» Extract provided:

+++

# ProSpec Demo car (Shin's car)



## Shin (Jul 4, 2001)

Hi all,

Thank you for giving me a lot of email to request more photos of the black one, and thank you for waiting.
I have just got back London from Spa and Nurburgring this morning, and I post several photos of the car there.


































Engine: Mine's complete engine Stage2
Suspensions: Nismo complete
Maintained by Abbey Motorsport.

Yours,
Shin


----------



## I_Romo (Jun 16, 2002)

too kind of you Shin.

Your car is becoming famous! 

Is my memory playing with me or were you running on Ohlins dampers?(I am reading now "Suspension:Nismo complete")


best regards

Romo


----------



## DCD (Jun 28, 2001)

Shin...great pictures as always. I assume you drove both tracks?

I_Romo...the Nismo R-Tune suspension kit is made by Ohlins.


----------



## I_Romo (Jun 16, 2002)

DCD said:


> *I_Romo...the Nismo R-Tune suspension kit is made by Ohlins. *


thanks for solving it up 

Ciao 

Romo


----------



## Perra (Jan 6, 2002)

*Top pics!*

Shin:
As gorgeuos as ever! And with a new licenseplate! :smokin: 

A question though:
Your car isn´t really a V-Spec II Nür, right? Just a case of new badge or am I terribly wrong here? (Sorry, if I am!)

Anyway, absolutely fabulous car!

/Perra


----------



## R34_GT-t (Oct 29, 2001)

Hi Shin,

Great pictures, as always. 
I like the new private plate, and the NISMO decals. I'll have to add them to the model now.

+++

» Data entries:
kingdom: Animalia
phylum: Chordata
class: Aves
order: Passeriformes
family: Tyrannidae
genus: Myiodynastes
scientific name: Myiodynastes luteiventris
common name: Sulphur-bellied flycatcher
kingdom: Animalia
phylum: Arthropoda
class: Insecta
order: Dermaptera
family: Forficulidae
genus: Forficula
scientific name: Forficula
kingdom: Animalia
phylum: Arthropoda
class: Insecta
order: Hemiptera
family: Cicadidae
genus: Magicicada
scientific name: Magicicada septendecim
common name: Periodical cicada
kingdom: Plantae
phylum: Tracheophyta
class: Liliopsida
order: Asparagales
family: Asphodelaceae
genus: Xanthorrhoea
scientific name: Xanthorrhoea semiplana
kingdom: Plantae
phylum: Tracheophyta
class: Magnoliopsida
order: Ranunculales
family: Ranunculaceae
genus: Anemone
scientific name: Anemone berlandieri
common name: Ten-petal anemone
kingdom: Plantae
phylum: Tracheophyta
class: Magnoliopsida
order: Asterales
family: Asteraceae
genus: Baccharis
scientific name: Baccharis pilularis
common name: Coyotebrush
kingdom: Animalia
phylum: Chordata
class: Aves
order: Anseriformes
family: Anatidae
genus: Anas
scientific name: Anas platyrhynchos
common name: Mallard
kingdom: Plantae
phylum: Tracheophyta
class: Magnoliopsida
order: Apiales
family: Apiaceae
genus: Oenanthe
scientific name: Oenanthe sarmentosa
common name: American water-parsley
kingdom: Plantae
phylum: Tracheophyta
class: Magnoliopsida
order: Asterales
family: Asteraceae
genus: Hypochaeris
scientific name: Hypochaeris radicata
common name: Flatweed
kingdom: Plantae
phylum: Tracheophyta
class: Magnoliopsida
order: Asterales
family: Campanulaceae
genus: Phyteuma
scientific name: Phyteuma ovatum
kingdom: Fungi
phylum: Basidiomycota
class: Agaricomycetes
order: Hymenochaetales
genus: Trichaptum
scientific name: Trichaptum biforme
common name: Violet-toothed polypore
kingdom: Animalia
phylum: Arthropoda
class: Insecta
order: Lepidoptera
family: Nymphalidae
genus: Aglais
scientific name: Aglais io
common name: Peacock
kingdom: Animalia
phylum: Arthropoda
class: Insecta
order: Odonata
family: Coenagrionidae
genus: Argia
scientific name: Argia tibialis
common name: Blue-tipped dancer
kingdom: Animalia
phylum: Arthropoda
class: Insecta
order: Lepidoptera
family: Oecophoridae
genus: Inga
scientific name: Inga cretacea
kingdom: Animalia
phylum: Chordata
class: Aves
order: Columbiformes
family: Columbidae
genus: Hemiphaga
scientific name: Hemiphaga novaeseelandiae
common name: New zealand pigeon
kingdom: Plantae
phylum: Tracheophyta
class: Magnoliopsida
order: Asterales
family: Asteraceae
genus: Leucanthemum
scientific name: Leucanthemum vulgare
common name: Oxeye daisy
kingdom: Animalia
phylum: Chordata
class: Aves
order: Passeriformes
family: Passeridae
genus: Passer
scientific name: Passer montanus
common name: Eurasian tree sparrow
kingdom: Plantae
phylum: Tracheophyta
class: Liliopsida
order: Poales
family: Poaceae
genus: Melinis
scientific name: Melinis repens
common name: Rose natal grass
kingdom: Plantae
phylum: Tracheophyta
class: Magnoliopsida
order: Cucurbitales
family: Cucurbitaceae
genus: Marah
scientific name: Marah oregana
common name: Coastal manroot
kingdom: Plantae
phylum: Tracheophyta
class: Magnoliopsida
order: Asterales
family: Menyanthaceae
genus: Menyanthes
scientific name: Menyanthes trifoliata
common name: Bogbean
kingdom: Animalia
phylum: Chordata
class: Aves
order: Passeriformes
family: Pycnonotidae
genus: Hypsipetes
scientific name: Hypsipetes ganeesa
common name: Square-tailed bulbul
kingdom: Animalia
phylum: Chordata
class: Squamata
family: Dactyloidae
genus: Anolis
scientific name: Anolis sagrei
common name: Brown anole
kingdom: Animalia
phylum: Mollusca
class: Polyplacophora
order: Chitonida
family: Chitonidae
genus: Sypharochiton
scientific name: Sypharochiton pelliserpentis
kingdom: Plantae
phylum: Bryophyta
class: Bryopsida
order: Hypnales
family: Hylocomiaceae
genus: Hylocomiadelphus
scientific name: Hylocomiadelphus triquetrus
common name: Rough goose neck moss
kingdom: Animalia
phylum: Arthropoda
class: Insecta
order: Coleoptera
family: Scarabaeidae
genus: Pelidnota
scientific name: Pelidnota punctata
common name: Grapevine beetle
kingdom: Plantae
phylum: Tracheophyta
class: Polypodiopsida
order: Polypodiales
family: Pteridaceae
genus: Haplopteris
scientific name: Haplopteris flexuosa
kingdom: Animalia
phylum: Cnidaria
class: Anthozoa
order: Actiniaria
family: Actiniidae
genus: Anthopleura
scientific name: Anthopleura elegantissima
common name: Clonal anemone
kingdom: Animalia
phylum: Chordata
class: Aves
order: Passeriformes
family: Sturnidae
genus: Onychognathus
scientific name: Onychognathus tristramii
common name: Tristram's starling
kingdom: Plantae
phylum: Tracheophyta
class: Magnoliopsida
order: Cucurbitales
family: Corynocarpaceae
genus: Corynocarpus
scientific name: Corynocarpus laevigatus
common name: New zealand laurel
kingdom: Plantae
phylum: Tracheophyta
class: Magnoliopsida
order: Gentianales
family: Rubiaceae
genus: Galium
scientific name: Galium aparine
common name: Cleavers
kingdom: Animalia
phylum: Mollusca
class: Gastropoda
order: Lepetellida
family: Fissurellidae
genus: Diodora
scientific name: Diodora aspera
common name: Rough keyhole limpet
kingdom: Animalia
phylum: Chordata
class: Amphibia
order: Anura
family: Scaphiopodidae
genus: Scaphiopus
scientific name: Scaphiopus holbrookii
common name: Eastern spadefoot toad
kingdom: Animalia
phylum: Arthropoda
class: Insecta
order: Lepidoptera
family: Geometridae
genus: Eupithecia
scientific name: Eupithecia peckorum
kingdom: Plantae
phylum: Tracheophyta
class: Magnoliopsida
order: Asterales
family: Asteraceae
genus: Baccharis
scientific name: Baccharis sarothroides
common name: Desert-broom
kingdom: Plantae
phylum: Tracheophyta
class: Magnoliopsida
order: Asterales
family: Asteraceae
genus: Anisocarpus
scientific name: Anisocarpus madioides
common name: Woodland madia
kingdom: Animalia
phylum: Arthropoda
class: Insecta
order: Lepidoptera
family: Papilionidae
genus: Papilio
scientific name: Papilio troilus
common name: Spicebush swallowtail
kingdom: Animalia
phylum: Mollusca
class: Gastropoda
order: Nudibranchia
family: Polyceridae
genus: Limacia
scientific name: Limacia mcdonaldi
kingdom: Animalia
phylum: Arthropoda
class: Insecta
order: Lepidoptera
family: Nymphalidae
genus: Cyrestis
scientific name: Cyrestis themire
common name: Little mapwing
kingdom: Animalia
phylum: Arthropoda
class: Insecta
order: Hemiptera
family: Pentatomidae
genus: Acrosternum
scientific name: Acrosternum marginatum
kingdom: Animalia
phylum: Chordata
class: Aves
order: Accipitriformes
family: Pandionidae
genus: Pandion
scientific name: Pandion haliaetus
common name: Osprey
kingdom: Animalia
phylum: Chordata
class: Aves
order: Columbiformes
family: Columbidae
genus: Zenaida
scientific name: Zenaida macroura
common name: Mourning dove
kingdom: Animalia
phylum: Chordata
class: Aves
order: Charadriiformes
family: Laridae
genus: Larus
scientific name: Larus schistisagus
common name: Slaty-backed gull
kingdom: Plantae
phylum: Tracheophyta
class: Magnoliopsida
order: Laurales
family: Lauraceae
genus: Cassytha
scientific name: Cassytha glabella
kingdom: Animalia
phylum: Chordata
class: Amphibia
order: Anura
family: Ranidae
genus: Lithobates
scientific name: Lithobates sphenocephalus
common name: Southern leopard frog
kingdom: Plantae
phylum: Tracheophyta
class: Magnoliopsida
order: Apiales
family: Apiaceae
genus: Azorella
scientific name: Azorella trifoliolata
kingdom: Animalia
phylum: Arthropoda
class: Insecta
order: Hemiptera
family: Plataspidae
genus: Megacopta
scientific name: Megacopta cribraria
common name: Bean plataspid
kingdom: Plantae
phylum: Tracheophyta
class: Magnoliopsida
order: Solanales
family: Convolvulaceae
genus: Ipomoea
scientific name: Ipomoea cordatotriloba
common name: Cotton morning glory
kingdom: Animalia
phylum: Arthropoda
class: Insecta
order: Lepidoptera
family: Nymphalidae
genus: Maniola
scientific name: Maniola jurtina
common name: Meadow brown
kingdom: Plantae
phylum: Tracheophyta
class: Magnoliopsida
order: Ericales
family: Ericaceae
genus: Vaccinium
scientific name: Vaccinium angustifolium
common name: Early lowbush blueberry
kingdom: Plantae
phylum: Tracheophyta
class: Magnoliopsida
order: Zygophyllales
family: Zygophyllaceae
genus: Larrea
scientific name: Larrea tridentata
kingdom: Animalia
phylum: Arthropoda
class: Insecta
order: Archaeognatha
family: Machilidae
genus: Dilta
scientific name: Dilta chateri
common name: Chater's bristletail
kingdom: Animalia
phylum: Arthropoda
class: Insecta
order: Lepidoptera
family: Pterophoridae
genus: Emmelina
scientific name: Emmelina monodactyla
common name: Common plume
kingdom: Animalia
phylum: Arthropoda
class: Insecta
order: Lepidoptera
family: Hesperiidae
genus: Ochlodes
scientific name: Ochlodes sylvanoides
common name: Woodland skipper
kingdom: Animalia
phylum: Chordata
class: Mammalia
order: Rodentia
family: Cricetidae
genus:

+++

» Task list:
- A) Can you print, word for word, the passage of the thread about Shin's car from "# ProSpec Demo" to "the car there."?
- B) What do these questions on the thread about Shin's car have as answers?
(i) Who maintains Shin's car?
(ii) According to DCD, which company makes the Nismo R-Tune suspension kit?
(iii) What two things does R34_GT-t say they like?

» The responses:
- A)
# ProSpec Demo car (Shin's car)



## Shin (Jul 4, 2001)

Hi all,

Thank you for giving me a lot of email to request more photos of the black one, and thank you for waiting.
I have just got back London from Spa and Nurburgring this morning, and I post several photos of the car there.

- B)
(i) Abbey Motorsport.
(ii) Ohlins.
(iii) The new private plate and the NISMO decals.